On August 29, 2005, millions of Americans watched in horror as the wind, rain and flood waters wiped away the homes, businesses and livelihood of citizens along the Gulf Coast of the US. In the days that followed, a record number of volunteers flooded disaster response agencies, government agencies, churches and local outreach organizations with calls to find out how they could help. I was one of those volunteers and what I experienced changed my life forever.
Three years later, much of the region remains abandoned. Repair of city infrastructure and tourism (the primary economic source for this part of the nation) are slow and stagnant in much of the region. We will be successful in turning around these trends only if we come together and rededicate ourselves to this effort. As part of the Black Googlers Network (BGN), 32 colleagues and I traveled to the region for what was initially slated as a Katrina Rebuilding Outreach Trip. As New Orleans slowly comes back to life, we will be standing side by side with the proud and resilient residents of this amazing city to help them repair the lives they've worked so hard to rebuild, sending a clear message that they are not forgotten.
As our group planned to deploy so quickly after Hurricane Gustav, most agencies were still shut down because their employees were evacuated to other parts of the country. Notable exceptions to this shut down were two organizations to which I have personal ties - St. Bernard Project and The Idea Village.
St. Bernard Project is a nonprofit, community-based organization that began rebuilding homes in August 2006 (boasting 177 projects to date) that were damaged by flood waters from Hurricanes Katrina and Rita in St. Bernard Parish, Louisiana. St. Bernard Parish is a working class community and was one of the hardest hit parishes of the city because of its location just 5 miles from the now infamous Industrial Levee.
The Idea Village is an organization working to accelerate the growth of the entrepreneurial community in the embattled New Orleans region. During our visit, BGN assisted with the development of the launch plan for their 504ward $200,000 business plan competition by employing our business savvy, creative thought processes and Google product knowledge. Launched on September 25th, this competition hopes to keep the thousands of young people who have flocked to New Orleans since Katrina engaged by soliciting ideas on how to develop a strong foundation of entrepreneurial ventures. The Idea Village's motto is "Trust Your Crazy Ideas," but I don't see anything crazy about wanting to rebuild one of America's greatest cities.
The highlight of the trip was that at each build site, the families whose homes we were returning to their former grace stopped by to say hello, offer their gratitude and recount the stories of survival. Andrea was the owner of the home I was rebuilding. She was the mother of two small children and was anxious to return a sense of normalcy to all of their lives. Andrea told us of the time her adventurous son wandered into the deep grass behind her home only to come face to face with one of the region's indigenous deadly snakes. He curiously inspected the snake, only to be whisked up by his attentive mother just as the serpent was preparing to strike. This snake's venom could kill a full grown man in 20 minutes. The closest emergency room, as a result the devastation, is over 45 minutes away. Even with all of the progress made to get people back into their homes, communities are fractured and without basic services and business opportunities.

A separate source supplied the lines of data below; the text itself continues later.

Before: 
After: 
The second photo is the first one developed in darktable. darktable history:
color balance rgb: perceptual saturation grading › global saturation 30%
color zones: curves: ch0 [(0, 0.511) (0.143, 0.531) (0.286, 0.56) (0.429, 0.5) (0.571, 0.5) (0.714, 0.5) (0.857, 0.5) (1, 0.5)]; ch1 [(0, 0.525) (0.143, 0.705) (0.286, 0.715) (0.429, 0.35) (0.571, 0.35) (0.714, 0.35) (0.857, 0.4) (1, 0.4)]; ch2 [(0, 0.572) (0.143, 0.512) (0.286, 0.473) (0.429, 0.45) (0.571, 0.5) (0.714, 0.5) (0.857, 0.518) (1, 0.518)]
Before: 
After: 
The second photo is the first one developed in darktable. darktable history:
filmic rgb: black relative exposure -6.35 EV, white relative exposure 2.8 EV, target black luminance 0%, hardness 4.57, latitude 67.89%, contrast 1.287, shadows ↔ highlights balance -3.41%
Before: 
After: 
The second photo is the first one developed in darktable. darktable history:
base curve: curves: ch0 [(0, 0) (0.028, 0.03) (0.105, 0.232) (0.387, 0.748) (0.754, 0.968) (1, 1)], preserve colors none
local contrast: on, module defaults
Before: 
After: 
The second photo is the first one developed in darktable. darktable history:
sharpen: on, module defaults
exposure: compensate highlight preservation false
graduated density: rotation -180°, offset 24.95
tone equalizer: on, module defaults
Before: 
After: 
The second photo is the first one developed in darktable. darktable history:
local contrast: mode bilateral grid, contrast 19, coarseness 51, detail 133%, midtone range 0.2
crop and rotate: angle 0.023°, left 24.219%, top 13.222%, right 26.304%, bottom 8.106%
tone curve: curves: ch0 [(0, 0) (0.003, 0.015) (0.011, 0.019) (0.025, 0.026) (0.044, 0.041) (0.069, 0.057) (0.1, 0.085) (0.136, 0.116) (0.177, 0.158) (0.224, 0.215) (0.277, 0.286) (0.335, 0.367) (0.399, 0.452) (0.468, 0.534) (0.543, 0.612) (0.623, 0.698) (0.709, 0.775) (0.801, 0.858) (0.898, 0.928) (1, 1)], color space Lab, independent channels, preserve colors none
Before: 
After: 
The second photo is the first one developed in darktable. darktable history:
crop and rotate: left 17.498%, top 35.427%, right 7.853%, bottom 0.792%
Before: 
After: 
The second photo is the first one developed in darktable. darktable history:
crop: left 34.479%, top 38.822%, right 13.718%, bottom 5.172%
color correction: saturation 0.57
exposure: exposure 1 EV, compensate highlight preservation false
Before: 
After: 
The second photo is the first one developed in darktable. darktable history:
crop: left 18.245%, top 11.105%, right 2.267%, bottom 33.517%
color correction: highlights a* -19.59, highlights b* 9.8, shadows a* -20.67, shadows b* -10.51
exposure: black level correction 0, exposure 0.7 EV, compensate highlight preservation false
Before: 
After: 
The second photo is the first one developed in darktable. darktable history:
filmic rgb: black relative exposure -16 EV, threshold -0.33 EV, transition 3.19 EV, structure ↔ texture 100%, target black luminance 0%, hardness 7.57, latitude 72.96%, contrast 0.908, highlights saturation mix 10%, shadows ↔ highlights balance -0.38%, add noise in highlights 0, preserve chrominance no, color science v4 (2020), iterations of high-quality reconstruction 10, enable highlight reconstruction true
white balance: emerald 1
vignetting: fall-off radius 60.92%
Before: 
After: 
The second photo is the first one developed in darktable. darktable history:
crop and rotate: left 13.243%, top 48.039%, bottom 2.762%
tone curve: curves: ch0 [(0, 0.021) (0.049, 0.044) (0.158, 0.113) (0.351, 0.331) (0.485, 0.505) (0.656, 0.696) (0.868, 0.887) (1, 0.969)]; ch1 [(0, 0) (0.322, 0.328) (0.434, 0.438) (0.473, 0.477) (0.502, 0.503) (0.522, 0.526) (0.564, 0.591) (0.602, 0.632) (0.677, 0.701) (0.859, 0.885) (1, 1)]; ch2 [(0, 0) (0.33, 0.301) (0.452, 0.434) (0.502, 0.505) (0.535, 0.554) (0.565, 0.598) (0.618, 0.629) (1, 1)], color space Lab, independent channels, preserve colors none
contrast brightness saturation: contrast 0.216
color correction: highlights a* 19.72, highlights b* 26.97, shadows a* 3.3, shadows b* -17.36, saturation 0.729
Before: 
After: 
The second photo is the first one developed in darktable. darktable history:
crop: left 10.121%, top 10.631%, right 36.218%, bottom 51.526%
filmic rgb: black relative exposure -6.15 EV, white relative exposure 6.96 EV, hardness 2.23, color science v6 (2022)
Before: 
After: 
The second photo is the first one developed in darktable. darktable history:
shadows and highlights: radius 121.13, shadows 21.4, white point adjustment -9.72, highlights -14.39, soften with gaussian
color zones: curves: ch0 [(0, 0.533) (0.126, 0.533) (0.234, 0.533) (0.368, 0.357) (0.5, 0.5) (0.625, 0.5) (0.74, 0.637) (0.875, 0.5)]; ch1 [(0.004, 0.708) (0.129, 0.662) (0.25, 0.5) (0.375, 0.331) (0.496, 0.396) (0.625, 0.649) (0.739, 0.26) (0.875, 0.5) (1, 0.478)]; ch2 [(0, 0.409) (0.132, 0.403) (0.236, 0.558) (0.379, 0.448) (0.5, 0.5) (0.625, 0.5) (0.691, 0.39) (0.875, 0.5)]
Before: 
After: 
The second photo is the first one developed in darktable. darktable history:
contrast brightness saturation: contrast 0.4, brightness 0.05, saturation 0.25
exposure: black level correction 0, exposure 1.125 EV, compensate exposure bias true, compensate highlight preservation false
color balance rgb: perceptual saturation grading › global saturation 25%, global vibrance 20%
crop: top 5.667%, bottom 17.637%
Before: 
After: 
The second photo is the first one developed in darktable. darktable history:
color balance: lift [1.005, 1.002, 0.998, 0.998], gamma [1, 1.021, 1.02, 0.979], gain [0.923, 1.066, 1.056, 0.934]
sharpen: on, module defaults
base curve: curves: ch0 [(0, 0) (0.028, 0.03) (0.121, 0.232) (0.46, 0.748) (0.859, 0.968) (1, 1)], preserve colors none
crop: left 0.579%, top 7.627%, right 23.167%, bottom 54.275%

On the final day of our trip, we went to the Upper and Lower Ninth Ward, the areas most devastated by the hurricanes. The neighborhoods were absent of life; there is little or nothing for residents to come back to. But signs of hope included children riding bikes, families and neighbors barbecuing on the front lawns of their homes (many still tattooed with the post storm FEMA markings) and a few bold projects such as the The Musicians' Village and Brad Pitt's Make it Right project. These things remind me not to view New Orleans with sadness or pity, but with respect, dignity and a pledge to offer a hand in their greatest time of need. In our case, 64 hands.